Modeling of plasma virtual shape control of ram/scramjet inlet and isolator

The paper explores a reverse energy bypass concept of ram/scramjet propulsion control by energy addition and extraction in the propulsion flowpath. Instead of variable geometry, the concept relies on virtual shapes created by plasma/magnetohydrodynamic (MHD) devices or by other methods (including plasma-controlled external combustion). An inherent advantage of the proposed plasma/MHD control system is its flexibility, fast response, and the absence of moving parts. The fixed geometry is optimized for Mach 7 flight. At Mach numbers below the design value, inlet performance can be controlled by energy addition, with the power supplied by an MHD generator placed downstream of the combustor. This concept is called the reverse energy bypass. In one scenario, the inlet flow spillage can be reduced by a virtual cowl - a heated region placed upstream of and slightly below the cowl.
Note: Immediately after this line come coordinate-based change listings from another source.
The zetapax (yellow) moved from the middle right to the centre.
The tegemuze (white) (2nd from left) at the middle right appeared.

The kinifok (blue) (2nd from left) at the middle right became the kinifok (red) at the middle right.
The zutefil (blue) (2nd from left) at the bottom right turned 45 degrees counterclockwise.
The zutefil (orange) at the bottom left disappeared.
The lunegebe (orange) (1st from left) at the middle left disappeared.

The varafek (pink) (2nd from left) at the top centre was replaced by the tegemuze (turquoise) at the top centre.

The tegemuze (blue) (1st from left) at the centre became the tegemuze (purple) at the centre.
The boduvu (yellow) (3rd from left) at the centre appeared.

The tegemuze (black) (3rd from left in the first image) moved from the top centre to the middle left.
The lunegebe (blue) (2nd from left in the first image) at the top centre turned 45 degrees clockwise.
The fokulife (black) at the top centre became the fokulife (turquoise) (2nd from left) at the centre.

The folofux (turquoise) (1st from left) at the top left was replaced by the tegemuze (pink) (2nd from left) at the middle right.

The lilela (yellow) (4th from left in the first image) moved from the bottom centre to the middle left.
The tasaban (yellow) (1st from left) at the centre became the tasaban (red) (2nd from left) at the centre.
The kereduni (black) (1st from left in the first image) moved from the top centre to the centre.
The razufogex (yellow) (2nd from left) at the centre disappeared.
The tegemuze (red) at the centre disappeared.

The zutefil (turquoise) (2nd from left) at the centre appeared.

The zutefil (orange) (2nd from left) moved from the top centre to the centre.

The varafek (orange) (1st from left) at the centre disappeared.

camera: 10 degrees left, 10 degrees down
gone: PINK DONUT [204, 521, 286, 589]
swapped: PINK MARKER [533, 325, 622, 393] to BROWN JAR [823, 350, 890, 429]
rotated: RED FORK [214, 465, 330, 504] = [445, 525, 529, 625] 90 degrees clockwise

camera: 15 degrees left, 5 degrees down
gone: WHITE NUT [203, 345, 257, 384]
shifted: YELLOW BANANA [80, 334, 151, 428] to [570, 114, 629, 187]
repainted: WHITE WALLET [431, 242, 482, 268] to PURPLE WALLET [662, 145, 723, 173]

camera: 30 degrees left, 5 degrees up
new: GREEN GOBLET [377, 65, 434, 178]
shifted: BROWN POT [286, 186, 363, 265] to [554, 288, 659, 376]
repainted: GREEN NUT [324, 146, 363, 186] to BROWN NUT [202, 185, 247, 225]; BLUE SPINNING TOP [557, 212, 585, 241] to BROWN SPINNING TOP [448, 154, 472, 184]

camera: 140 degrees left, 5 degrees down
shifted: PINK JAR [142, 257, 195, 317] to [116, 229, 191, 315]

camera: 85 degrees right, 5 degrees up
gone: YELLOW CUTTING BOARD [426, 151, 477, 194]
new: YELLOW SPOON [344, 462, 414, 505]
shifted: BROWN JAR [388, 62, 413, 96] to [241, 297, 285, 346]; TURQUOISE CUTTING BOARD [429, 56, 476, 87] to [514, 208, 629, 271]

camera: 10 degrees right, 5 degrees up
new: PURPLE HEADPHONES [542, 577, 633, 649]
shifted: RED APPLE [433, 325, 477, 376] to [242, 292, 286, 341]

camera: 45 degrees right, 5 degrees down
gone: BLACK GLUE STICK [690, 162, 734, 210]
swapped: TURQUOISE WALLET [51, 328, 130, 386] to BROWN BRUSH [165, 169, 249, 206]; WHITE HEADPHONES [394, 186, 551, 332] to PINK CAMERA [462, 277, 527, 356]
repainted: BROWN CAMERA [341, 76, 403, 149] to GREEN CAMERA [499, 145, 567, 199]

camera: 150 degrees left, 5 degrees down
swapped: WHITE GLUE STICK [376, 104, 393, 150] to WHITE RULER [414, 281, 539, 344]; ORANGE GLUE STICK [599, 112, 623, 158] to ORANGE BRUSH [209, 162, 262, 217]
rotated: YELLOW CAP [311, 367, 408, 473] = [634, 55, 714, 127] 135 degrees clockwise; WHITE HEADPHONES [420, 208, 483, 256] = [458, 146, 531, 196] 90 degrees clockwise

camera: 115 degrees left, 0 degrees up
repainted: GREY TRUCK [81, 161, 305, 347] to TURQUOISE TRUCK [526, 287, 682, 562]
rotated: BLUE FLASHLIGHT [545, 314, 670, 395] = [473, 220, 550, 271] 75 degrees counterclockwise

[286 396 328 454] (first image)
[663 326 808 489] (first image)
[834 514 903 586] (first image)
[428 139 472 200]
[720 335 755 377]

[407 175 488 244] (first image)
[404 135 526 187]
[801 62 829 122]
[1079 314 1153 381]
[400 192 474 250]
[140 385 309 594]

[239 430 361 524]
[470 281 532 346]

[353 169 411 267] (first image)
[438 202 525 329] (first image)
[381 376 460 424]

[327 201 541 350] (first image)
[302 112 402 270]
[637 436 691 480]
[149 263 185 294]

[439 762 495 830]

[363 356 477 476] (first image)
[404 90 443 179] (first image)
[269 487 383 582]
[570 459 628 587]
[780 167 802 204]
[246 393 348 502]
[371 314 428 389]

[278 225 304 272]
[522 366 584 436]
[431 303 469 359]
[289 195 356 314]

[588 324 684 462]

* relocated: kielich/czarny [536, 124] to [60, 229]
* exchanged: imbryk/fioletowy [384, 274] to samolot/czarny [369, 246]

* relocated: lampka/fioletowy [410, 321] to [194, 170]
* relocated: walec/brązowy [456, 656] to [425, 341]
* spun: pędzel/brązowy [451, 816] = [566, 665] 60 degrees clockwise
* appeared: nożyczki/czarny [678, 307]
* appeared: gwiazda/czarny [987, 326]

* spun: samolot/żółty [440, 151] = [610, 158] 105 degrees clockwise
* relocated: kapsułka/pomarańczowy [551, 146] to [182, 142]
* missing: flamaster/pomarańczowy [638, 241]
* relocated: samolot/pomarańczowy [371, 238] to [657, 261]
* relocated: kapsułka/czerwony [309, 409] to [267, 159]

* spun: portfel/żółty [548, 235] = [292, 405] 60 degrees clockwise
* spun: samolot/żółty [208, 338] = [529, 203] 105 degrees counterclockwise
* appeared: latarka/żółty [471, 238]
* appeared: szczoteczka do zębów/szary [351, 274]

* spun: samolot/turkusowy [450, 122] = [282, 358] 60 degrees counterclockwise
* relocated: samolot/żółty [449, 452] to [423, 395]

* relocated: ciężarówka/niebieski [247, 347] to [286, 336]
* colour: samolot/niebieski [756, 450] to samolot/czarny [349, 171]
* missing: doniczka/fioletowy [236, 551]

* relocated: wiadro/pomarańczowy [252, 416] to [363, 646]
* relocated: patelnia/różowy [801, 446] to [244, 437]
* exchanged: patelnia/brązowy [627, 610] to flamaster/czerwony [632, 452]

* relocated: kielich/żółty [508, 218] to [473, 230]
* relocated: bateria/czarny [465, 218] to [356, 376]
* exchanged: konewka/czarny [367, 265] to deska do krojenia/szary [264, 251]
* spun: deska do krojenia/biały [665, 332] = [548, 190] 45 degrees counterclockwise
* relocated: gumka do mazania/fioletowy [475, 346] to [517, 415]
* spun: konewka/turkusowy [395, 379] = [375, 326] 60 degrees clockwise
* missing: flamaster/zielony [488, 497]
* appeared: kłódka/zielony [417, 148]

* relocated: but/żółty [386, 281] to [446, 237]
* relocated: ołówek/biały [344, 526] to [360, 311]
With an optimally located virtual cowl, calculations with conservative assumption regarding power transmission losses show that the reverse bypass can increase thrust by about 10% at Mach 6. In another scenario, distributed heating of the flow upstream of the inlet throat in the ramjet regime (Mach 4-6), with the heating rate of about 6.3-8.5% of the total enthalpy flux, can bring the throat Mach number close to one, thus making the isolator duct virtually unnecessary. Although the reverse bypass system with inlet heating would reduce thrust by about 16% at Mach 5, the performance penalty at the vehicle acceleration stage can be offset by the increased efficiency during cruise because of the absence of weight and cooling burdens, which would normally arise from using a long isolator duct.